Which lines come from the start of the records through the line that holds "hidangan panas dan"? Write them out word for word.

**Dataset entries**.
····················
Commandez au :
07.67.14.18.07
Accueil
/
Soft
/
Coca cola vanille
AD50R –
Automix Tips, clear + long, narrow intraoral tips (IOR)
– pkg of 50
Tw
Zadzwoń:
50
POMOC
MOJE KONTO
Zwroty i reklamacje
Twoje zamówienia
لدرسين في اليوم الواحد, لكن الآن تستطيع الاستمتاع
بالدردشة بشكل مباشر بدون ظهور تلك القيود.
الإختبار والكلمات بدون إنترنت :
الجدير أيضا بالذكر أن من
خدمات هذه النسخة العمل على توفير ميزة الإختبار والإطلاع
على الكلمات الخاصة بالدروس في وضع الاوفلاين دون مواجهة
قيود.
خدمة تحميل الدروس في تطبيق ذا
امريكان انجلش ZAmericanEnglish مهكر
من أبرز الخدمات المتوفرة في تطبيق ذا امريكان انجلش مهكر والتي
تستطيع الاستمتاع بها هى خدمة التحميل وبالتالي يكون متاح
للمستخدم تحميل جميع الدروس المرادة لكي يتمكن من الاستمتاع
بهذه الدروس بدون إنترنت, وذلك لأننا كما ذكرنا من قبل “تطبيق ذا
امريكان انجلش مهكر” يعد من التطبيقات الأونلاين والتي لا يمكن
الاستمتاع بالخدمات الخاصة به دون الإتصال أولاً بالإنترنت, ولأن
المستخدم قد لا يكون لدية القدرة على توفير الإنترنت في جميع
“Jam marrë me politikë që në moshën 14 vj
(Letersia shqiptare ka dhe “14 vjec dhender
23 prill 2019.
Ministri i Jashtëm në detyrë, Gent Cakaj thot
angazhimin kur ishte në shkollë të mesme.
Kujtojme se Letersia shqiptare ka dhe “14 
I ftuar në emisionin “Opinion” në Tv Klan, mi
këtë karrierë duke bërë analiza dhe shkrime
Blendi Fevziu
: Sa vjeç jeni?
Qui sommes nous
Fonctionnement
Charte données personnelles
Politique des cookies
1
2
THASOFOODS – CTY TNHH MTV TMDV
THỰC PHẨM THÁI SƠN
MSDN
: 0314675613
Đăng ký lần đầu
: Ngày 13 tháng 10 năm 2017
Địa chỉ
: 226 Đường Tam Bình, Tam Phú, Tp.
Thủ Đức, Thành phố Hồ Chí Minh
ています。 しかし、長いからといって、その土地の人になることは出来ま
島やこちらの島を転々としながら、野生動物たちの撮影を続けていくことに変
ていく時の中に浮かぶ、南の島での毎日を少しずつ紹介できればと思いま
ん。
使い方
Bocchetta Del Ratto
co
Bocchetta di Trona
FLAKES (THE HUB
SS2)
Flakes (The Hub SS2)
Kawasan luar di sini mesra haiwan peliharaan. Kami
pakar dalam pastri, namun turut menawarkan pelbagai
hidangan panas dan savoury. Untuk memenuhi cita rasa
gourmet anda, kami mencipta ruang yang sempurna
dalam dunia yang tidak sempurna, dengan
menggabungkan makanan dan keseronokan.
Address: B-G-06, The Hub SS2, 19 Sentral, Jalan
····················
**Response to this exercise**.
Commandez au :
07.67.14.18.07
Accueil
/
Soft
/
Coca cola vanille
AD50R –
Automix Tips, clear + long, narrow intraoral tips (IOR)
– pkg of 50
Tw
Zadzwoń:
50
POMOC
MOJE KONTO
Zwroty i reklamacje
Twoje zamówienia
لدرسين في اليوم الواحد, لكن الآن تستطيع الاستمتاع
بالدردشة بشكل مباشر بدون ظهور تلك القيود.
الإختبار والكلمات بدون إنترنت :
الجدير أيضا بالذكر أن من
خدمات هذه النسخة العمل على توفير ميزة الإختبار والإطلاع
على الكلمات الخاصة بالدروس في وضع الاوفلاين دون مواجهة
قيود.
خدمة تحميل الدروس في تطبيق ذا
امريكان انجلش ZAmericanEnglish مهكر
من أبرز الخدمات المتوفرة في تطبيق ذا امريكان انجلش مهكر والتي
تستطيع الاستمتاع بها هى خدمة التحميل وبالتالي يكون متاح
للمستخدم تحميل جميع الدروس المرادة لكي يتمكن من الاستمتاع
بهذه الدروس بدون إنترنت, وذلك لأننا كما ذكرنا من قبل “تطبيق ذا
امريكان انجلش مهكر” يعد من التطبيقات الأونلاين والتي لا يمكن
الاستمتاع بالخدمات الخاصة به دون الإتصال أولاً بالإنترنت, ولأن
المستخدم قد لا يكون لدية القدرة على توفير الإنترنت في جميع
“Jam marrë me politikë që në moshën 14 vj
(Letersia shqiptare ka dhe “14 vjec dhender
23 prill 2019.
Ministri i Jashtëm në detyrë, Gent Cakaj thot
angazhimin kur ishte në shkollë të mesme.
Kujtojme se Letersia shqiptare ka dhe “14 
I ftuar në emisionin “Opinion” në Tv Klan, mi
këtë karrierë duke bërë analiza dhe shkrime
Blendi Fevziu
: Sa vjeç jeni?
Qui sommes nous
Fonctionnement
Charte données personnelles
Politique des cookies
1
2
THASOFOODS – CTY TNHH MTV TMDV
THỰC PHẨM THÁI SƠN
MSDN
: 0314675613
Đăng ký lần đầu
: Ngày 13 tháng 10 năm 2017
Địa chỉ
: 226 Đường Tam Bình, Tam Phú, Tp.
Thủ Đức, Thành phố Hồ Chí Minh
ています。 しかし、長いからといって、その土地の人になることは出来ま
島やこちらの島を転々としながら、野生動物たちの撮影を続けていくことに変
ていく時の中に浮かぶ、南の島での毎日を少しずつ紹介できればと思いま
ん。
使い方
Bocchetta Del Ratto
co
Bocchetta di Trona
FLAKES (THE HUB
SS2)
Flakes (The Hub SS2)
Kawasan luar di sini mesra haiwan peliharaan. Kami
pakar dalam pastri, namun turut menawarkan pelbagai
hidangan panas dan savoury. Untuk memenuhi cita rasa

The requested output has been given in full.